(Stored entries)
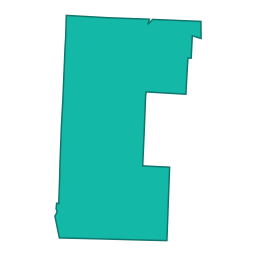 outline of Bennington, Vermont, United States of America
{"feature_id": "52423323B50806890780295", "entity_name": "Bennington", "entity_type": "district", "adm_level": 2, "iso_a3": "USA", "parent_name": "United States of America", "parent_adm1": "Vermont", "projection": "natural_earth1", "projection_center": [-73.109, 43.027], "detail": "fine", "context": "isolated", "style": "filled", "palette": "teal", "viewbox_px": 256, "rotation_deg": 0, "n_neighbors": 0, "source": "geoboundaries", "source_scale": "gbopen_adm2", "svg_char_len": 664}
<svg xmlns="http://www.w3.org/2000/svg" viewBox="0 0 256 256"><path d="M138.1,239.9L166.9,240.6L167.3,229.5L168.2,205.1L169.6,167.2L142.7,165.9L144.3,129.5L145.6,95.7L146.1,92.7L146.1,91.9L185.9,94.2L187.0,73.4L187.9,58.2L191.2,58.1L192.3,35.8L201.1,38.5L200.9,21.4L186.1,20.8L152.6,19.4L147.8,24.4L149.4,19.2L107.1,17.7L66.3,15.4L65.7,37.0L65.0,48.3L65.0,48.5L64.8,53.6L62.8,100.8L62.6,104.4L61.5,124.4L61.4,126.5L60.1,160.6L60.0,161.0L60.0,161.8L60.0,164.2L59.6,178.7L58.8,202.1L58.7,203.7L56.9,203.1L56.6,203.5L56.1,208.9L57.1,211.4L56.3,213.7L54.9,216.1L59.4,238.0L62.9,238.0L101.0,238.9L138.1,239.9Z" fill="#14b8a6" stroke="#0f766e" stroke-width="1.5"/></svg>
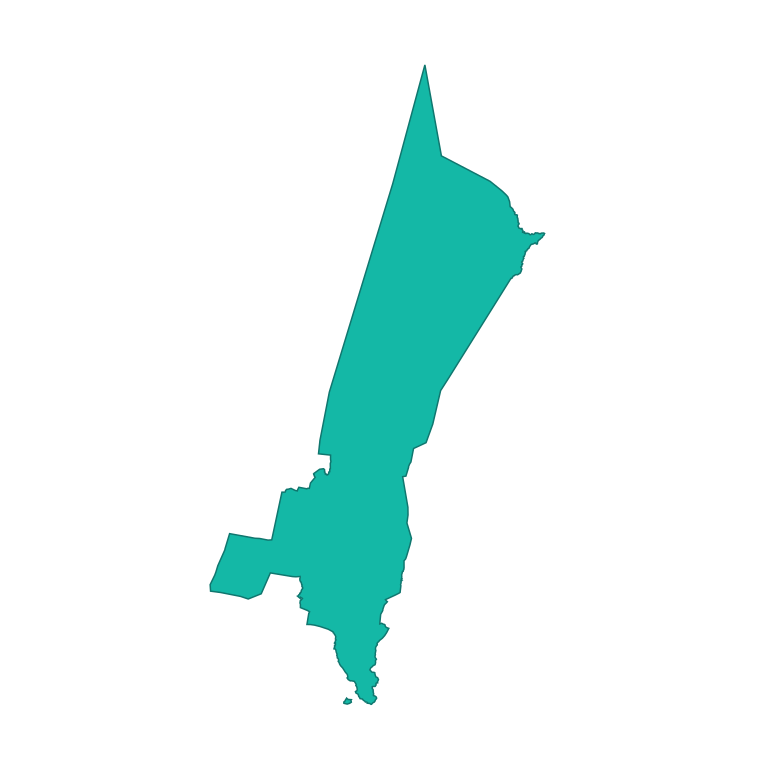 Þingeyjarsveit, Norðurland eystra, Iceland (Albers equal-area conic projection), rotated 195°
{"feature_id": "244011B2873245088627", "entity_name": "Þingeyjarsveit", "entity_type": "district", "adm_level": 2, "iso_a3": "ISL", "parent_name": "Iceland", "parent_adm1": "Norðurland eystra", "projection": "albers", "projection_center": [-17.794, 65.291], "detail": "fine", "context": "isolated", "style": "filled", "palette": "teal", "viewbox_px": 768, "rotation_deg": 195, "n_neighbors": 0, "source": "geoboundaries", "source_scale": "gbopen_adm2", "svg_char_len": 6060}
<svg xmlns="http://www.w3.org/2000/svg" viewBox="0 0 768 768"><g transform="rotate(195 384 384)"><path d="M396.2,131.8L392.9,132.6L388.8,133.1L383.0,133.2L374.5,132.7L369.0,131.4L368.7,130.6L367.7,130.3L367.3,129.6L366.2,128.7L365.2,127.5L364.9,125.0L364.2,124.6L364.2,123.8L364.5,123.2L364.4,122.2L364.6,121.6L364.2,121.7L363.9,121.5L363.8,121.2L364.3,120.4L363.7,120.3L363.4,119.6L363.5,119.1L363.8,118.7L363.6,118.5L363.6,118.3L364.0,118.0L363.5,117.1L363.9,115.9L363.7,115.8L363.6,115.2L362.7,115.5L361.8,114.8L360.6,112.4L359.4,110.9L359.4,109.7L358.8,109.0L358.2,107.3L357.4,107.1L356.7,106.2L356.4,105.4L356.4,104.1L355.4,103.5L354.5,102.1L353.1,100.7L350.4,99.0L346.8,95.7L344.2,93.9L343.1,91.6L343.4,90.8L343.6,90.5L342.7,90.1L342.3,89.3L339.8,88.5L338.7,88.9L335.7,89.1L333.9,87.4L333.1,86.5L333.2,85.5L332.1,84.6L331.6,83.9L330.8,82.0L330.8,81.2L331.0,80.3L331.6,80.0L332.0,79.5L331.2,78.3L328.7,77.6L327.5,75.6L326.6,75.0L325.7,73.9L323.2,74.1L322.2,73.2L320.5,72.7L319.7,72.0L318.3,72.3L317.6,72.0L317.3,71.7L317.4,71.4L314.9,71.7L313.6,71.2L313.1,71.5L312.6,72.6L311.8,73.7L311.0,74.3L310.6,75.5L310.6,76.5L309.8,78.2L309.8,78.6L310.0,79.0L310.7,79.8L312.2,80.3L313.5,80.3L313.8,80.9L313.7,81.7L314.0,82.6L314.9,83.8L314.8,84.6L315.1,84.9L315.5,86.1L316.5,86.7L316.6,87.4L317.0,88.4L317.0,88.6L316.6,88.9L314.3,89.6L313.8,91.0L313.8,91.5L314.2,92.2L314.0,93.2L312.8,93.7L313.2,94.7L312.8,97.0L314.2,98.7L316.1,99.0L317.7,101.5L318.1,102.7L319.0,102.9L321.0,102.5L323.7,104.2L323.3,106.5L322.1,108.0L321.5,109.3L320.1,110.4L320.0,110.6L320.0,111.0L320.0,112.6L320.6,114.4L320.6,114.8L320.1,116.2L321.6,117.4L322.2,118.6L322.3,119.1L322.2,120.2L322.7,121.3L322.9,124.3L323.0,124.8L323.4,125.1L323.8,126.5L323.9,127.5L323.6,128.9L323.0,130.2L323.0,130.5L323.6,131.7L323.1,132.9L322.3,134.0L322.1,134.9L319.8,138.0L318.2,141.2L317.1,144.6L316.1,149.2L318.1,149.4L319.3,149.7L320.1,150.4L320.7,151.6L321.5,151.9L322.4,151.8L324.3,152.3L326.0,151.2L327.6,160.7L326.7,164.2L326.6,165.3L326.8,166.2L326.5,170.5L325.9,171.8L325.0,173.3L324.4,174.6L326.1,175.4L326.8,176.1L318.3,183.2L315.3,185.9L314.5,186.8L315.5,193.6L316.0,194.3L316.1,194.9L316.0,196.3L316.3,197.2L316.4,197.9L316.1,198.4L316.3,198.7L316.2,198.8L316.5,198.8L316.4,199.0L316.5,199.1L316.4,199.4L316.7,199.6L316.8,200.2L316.4,200.4L316.2,200.3L316.2,200.8L316.7,201.3L317.0,202.2L317.0,202.7L317.6,204.3L317.5,205.3L317.6,205.9L317.5,206.3L317.7,207.2L317.0,208.0L317.2,208.5L316.9,209.6L317.0,210.4L316.9,210.5L317.1,210.9L317.0,211.4L318.9,218.4L317.8,220.7L317.6,223.6L317.3,235.4L317.5,242.0L325.9,255.7L326.9,263.7L329.0,271.1L342.0,299.3L339.0,300.7L338.7,309.7L338.9,310.6L338.8,311.5L338.5,313.5L337.8,315.6L338.7,328.5L338.7,329.4L328.2,338.2L326.5,357.9L327.6,392.3L323.3,405.8L288.7,518.9L288.1,519.0L287.6,519.7L287.5,520.0L287.6,520.4L286.9,522.0L286.2,522.3L285.8,523.0L284.9,523.8L283.2,524.1L281.0,526.6L280.9,527.9L280.7,528.3L280.9,528.8L280.7,529.3L280.6,530.6L280.8,531.1L281.8,531.9L282.1,532.5L282.0,532.8L281.5,533.2L281.4,533.9L281.9,534.9L281.2,535.5L281.1,536.0L282.6,537.4L282.3,538.3L281.8,538.6L281.8,540.9L281.4,541.4L282.3,542.8L282.2,543.2L281.6,543.6L281.5,543.9L281.7,544.5L281.3,545.4L281.5,546.1L281.4,547.9L281.9,548.6L280.7,549.5L280.5,550.7L280.1,551.0L280.0,551.9L279.1,552.7L279.0,553.0L279.0,554.1L278.0,556.9L275.8,558.1L274.6,559.4L273.9,559.3L273.1,558.6L272.2,558.9L272.1,559.1L272.4,560.4L272.1,562.4L270.7,564.3L270.0,565.6L269.3,566.3L269.0,567.0L268.8,568.3L268.0,569.3L268.0,570.6L268.2,570.9L268.1,571.0L268.8,571.2L271.2,570.4L271.7,569.6L272.5,569.6L273.1,569.3L273.6,569.6L275.3,569.6L276.0,569.2L276.7,569.3L277.1,569.0L277.4,568.2L277.7,567.7L278.6,567.1L280.0,567.4L281.0,566.2L281.6,566.0L283.0,566.8L285.1,566.7L285.9,566.0L286.7,566.3L287.5,566.0L287.7,566.4L287.5,567.1L287.8,567.3L289.4,566.5L289.5,566.8L289.4,567.3L289.4,567.9L290.1,568.7L291.3,569.1L291.3,569.4L290.9,569.8L291.0,569.9L292.6,569.4L294.3,569.7L294.8,570.7L295.5,571.1L295.4,571.7L295.5,572.5L295.0,573.4L295.0,573.8L295.3,574.3L295.9,574.4L296.3,574.8L296.4,575.5L296.9,576.2L296.8,576.7L297.2,577.2L297.3,578.1L298.0,578.8L298.1,579.3L298.5,579.5L298.9,581.6L299.6,581.8L300.6,581.5L301.4,581.6L301.9,582.2L301.7,583.1L302.5,584.0L303.4,584.3L304.7,586.2L306.6,587.4L308.0,587.9L309.9,592.7L312.8,596.8L314.5,598.0L319.7,600.9L333.9,607.2L387.6,619.2L427.1,702.8L427.4,579.6L434.7,362.0L431.3,313.2L429.2,299.6L417.2,301.5L416.2,297.6L415.2,295.3L415.3,293.3L413.9,288.4L414.2,288.3L414.3,287.7L413.7,285.2L414.6,284.6L414.2,283.3L414.3,282.7L415.0,281.6L415.4,281.4L415.8,281.8L416.0,281.7L416.1,282.0L417.3,281.8L417.5,282.6L418.6,283.4L418.6,283.8L418.8,284.1L418.6,284.3L419.1,285.1L419.1,285.6L419.4,286.0L420.5,286.5L424.1,285.0L428.6,279.4L428.6,279.2L428.3,278.8L428.5,278.7L428.3,278.5L428.3,278.1L427.6,277.6L427.3,276.8L427.1,276.7L426.3,276.1L429.4,269.3L429.1,263.9L430.5,263.6L431.5,262.8L439.5,262.2L440.0,259.8L440.1,258.3L442.2,258.2L446.8,259.1L449.6,257.4L450.3,257.3L450.8,257.0L451.5,255.6L451.4,254.4L451.7,253.9L454.6,253.1L452.1,204.4L455.6,203.2L464.1,202.6L468.8,201.6L494.4,199.5L494.8,186.8L494.9,183.9L494.8,182.6L497.5,165.4L497.7,158.9L498.0,155.6L500.0,145.2L497.9,139.0L488.1,140.3L467.6,141.7L459.5,141.2L448.3,149.6L444.9,172.1L422.5,174.3L419.1,175.0L415.2,176.4L414.8,175.1L414.9,174.0L414.2,172.2L413.6,171.7L413.4,171.3L412.8,171.2L411.6,169.0L411.1,168.7L411.1,167.8L411.0,167.4L410.0,166.6L409.9,166.4L410.0,165.8L409.7,165.6L409.9,164.5L410.4,163.6L410.4,162.7L410.2,161.9L410.2,161.7L410.8,160.9L410.7,160.5L410.7,160.3L411.2,159.9L411.0,159.4L411.1,159.0L411.8,158.2L412.1,157.1L412.6,156.7L409.4,155.2L409.4,156.4L407.3,155.8L408.0,154.0L408.7,153.3L408.8,153.1L408.5,150.7L407.7,149.5L406.9,146.4L399.2,145.4L396.9,144.7L397.3,142.9L396.2,131.8ZM340.1,65.2L336.7,65.3L334.5,66.7L333.2,68.2L333.5,68.7L333.6,69.2L334.0,69.6L334.1,70.4L334.0,70.6L337.1,70.0L337.7,70.4L338.4,70.4L338.4,70.6L338.8,70.9L339.5,68.6L339.6,67.8L340.5,66.4L340.1,65.2Z" fill="#14b8a6" stroke="#0f766e" stroke-width="1.5"/></g></svg>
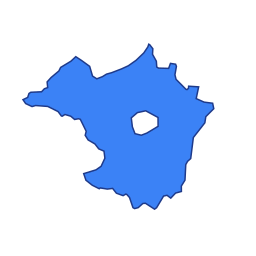 an SVG outline of Leicestershire, rotated 249°
{"feature_id": "GBR-2054", "entity_name": "Leicestershire", "entity_type": "Kingdom", "adm_level": 1, "iso_a3": "GBR", "parent_name": "United Kingdom", "parent_adm1": "", "projection": "mercator", "projection_center": [-1.072, 52.67], "detail": "fine", "context": "isolated", "style": "filled", "palette": "blue", "viewbox_px": 256, "rotation_deg": 249, "n_neighbors": 0, "source": "natural_earth", "source_scale": "10m", "svg_char_len": 1432}
<svg xmlns="http://www.w3.org/2000/svg" viewBox="0 0 256 256"><g transform="rotate(249 128 128)"><path d="M192.1,40.1L192.5,45.3L195.7,47.9L196.2,50.0L192.8,60.3L194.6,64.0L194.5,67.5L200.0,69.0L202.7,74.3L206.0,83.9L208.7,86.8L210.8,98.6L213.3,104.8L207.6,108.9L199.3,114.3L189.2,113.5L185.1,116.5L185.1,122.6L186.0,127.2L185.5,132.5L185.5,143.1L186.0,150.7L188.3,159.8L192.4,169.6L196.6,175.6L198.8,177.4L198.0,178.1L193.1,179.6L188.0,177.3L180.2,178.4L174.6,176.7L173.0,177.9L169.1,187.3L173.1,190.8L170.5,195.3L168.2,195.3L160.9,190.9L156.2,190.3L143.3,196.0L142.7,196.9L143.4,198.7L145.3,199.6L141.1,208.7L131.0,202.2L124.9,208.3L120.8,215.9L115.3,215.0L110.7,204.7L105.3,201.6L95.7,185.6L77.0,175.6L75.5,171.6L73.1,168.8L58.9,162.5L54.7,157.0L49.6,155.1L50.2,149.1L47.2,142.8L51.2,140.3L51.7,136.8L43.3,126.1L42.7,123.7L51.5,117.3L52.2,114.8L50.0,109.0L50.4,105.3L51.9,104.1L62.6,104.5L66.3,103.1L67.1,102.3L66.6,99.2L71.3,93.8L77.1,92.0L78.4,86.8L82.0,80.6L81.6,79.4L87.4,74.1L94.3,70.0L101.3,70.3L100.4,83.1L101.9,89.2L108.1,95.6L115.0,97.3L119.0,93.2L125.0,91.4L131.1,86.5L136.5,85.4L139.9,87.8L153.2,86.6L154.4,85.1L155.1,81.2L159.5,78.8L163.2,74.0L162.6,70.9L163.1,70.1L168.4,68.6L176.9,60.8L182.1,49.8L182.4,46.1L187.5,41.2L192.1,40.1ZM127.1,159.8L137.7,150.7L139.0,142.3L136.3,134.7L127.5,132.5L120.2,132.5L116.5,137.8L116.5,143.8L118.8,156.7L127.1,159.8Z" fill="#3b82f6" stroke="#1e3a8a" stroke-width="1.5"/></g></svg>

Given problem
Can you quote the listing starting at its first line and ending at the line containing "Þingeyjarsveit, Norðurland eystra, Iceland", with both included and the pictures left out?

Response
 outline of Bennington, Vermont, United States of America
{"feature_id": "52423323B50806890780295", "entity_name": "Bennington", "entity_type": "district", "adm_level": 2, "iso_a3": "USA", "parent_name": "United States of America", "parent_adm1": "Vermont", "projection": "natural_earth1", "projection_center": [-73.109, 43.027], "detail": "fine", "context": "isolated", "style": "filled", "palette": "teal", "viewbox_px": 256, "rotation_deg": 0, "n_neighbors": 0, "source": "geoboundaries", "source_scale": "gbopen_adm2", "svg_char_len": 664}
<svg xmlns="http://www.w3.org/2000/svg" viewBox="0 0 256 256"><path d="M138.1,239.9L166.9,240.6L167.3,229.5L168.2,205.1L169.6,167.2L142.7,165.9L144.3,129.5L145.6,95.7L146.1,92.7L146.1,91.9L185.9,94.2L187.0,73.4L187.9,58.2L191.2,58.1L192.3,35.8L201.1,38.5L200.9,21.4L186.1,20.8L152.6,19.4L147.8,24.4L149.4,19.2L107.1,17.7L66.3,15.4L65.7,37.0L65.0,48.3L65.0,48.5L64.8,53.6L62.8,100.8L62.6,104.4L61.5,124.4L61.4,126.5L60.1,160.6L60.0,161.0L60.0,161.8L60.0,164.2L59.6,178.7L58.8,202.1L58.7,203.7L56.9,203.1L56.6,203.5L56.1,208.9L57.1,211.4L56.3,213.7L54.9,216.1L59.4,238.0L62.9,238.0L101.0,238.9L138.1,239.9Z" fill="#14b8a6" stroke="#0f766e" stroke-width="1.5"/></svg>
 Þingeyjarsveit, Norðurland eystra, Iceland (Albers equal-area conic projection), rotated 195°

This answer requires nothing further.